Now, sum of roots, \[\alpha + \beta = \dfrac{{ - b}}{a}\]
$ \Rightarrow \alpha + \left( { - \alpha } \right) = \dfrac{{ - \left( {p + q - 2r} \right)}}{1}$
$ \Rightarrow 0 = - p - q + 2r$
$ \Rightarrow p + q = 2r$
$ \Rightarrow r = \dfrac{{p + q}}{2}$ …. (1)
Multiplication of roots, $\alpha \beta = \dfrac{c}{a}$
$ \Rightarrow \alpha \beta = \dfrac{{pq - r\left( {p + q} \right)}}{1}$
$ \Rightarrow \alpha \beta = pq - \dfrac{{\left( {p + q} \right)}}{2}\left( {p + q} \right)$ [from(1)]

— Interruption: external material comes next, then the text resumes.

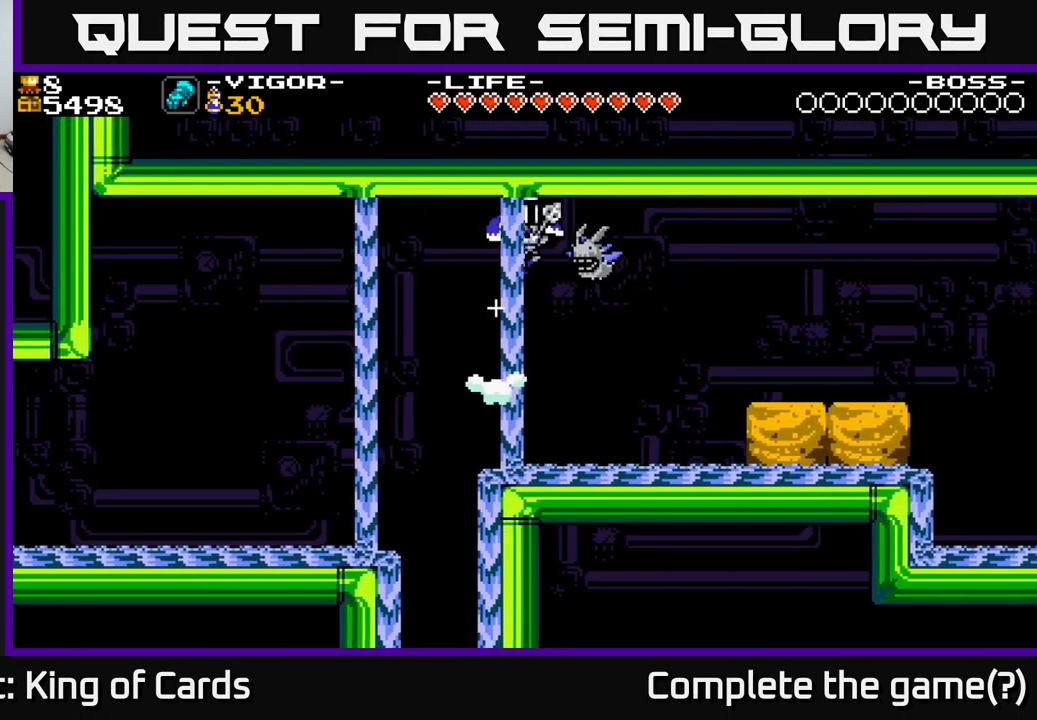
{"buttons": ["DPAD_RIGHT"], "right_stick": "center", "events": [[50, "X", "up"], [150, "X", "down"], [234, "A", "down"], [267, "X", "up"], [417, "A", "up"]]}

$ \Rightarrow \alpha \beta = pq - \dfrac{{{{\left( {p + q} \right)}^2}}}{2}$
$ \Rightarrow \alpha \beta = \dfrac{{2pq - \left( {{p^2} + {q^2} + 2pq} \right)}}{2}$
$ \Rightarrow \alpha \beta = \dfrac{{ - {p^2} - {q^2}}}{2}$
We have to find the sum of squares of these roots i.e., ${\alpha ^2} + {\beta ^2}$.
We know that, ${\left( {\alpha + \beta } \right)^2} = {\alpha ^2} + {\beta ^2} + 2\alpha \beta $
$ \Rightarrow {\alpha ^2} + {\beta ^2} = {\left( {\alpha + \beta } \right)^2} - 2\alpha \beta $
Since $\beta = - \alpha $ $ \Rightarrow $ ${\left( {\alpha + \beta } \right)^2} = 0$
$\therefore {\alpha ^2} + {\beta ^2} = - 2\alpha \beta $
$ \Rightarrow {\alpha ^2} + {\beta ^2} = - 2\left( {\dfrac{{ - {p^2} - {q^2}}}{2}} \right)$
$ \Rightarrow {\alpha ^2} + {\beta ^2} = {p^2} + {q^2}$

Hence, option (B) is the correct answer.

Note: Here roots of the equation are equal in magnitude but opposite in sign, i.e., $\beta = - \alpha $.
Therefore, $\alpha + \beta = \alpha + \left( { - \alpha } \right) = 0$ and $\alpha \beta = \alpha \left( { - \alpha } \right) = - {\alpha ^2}$.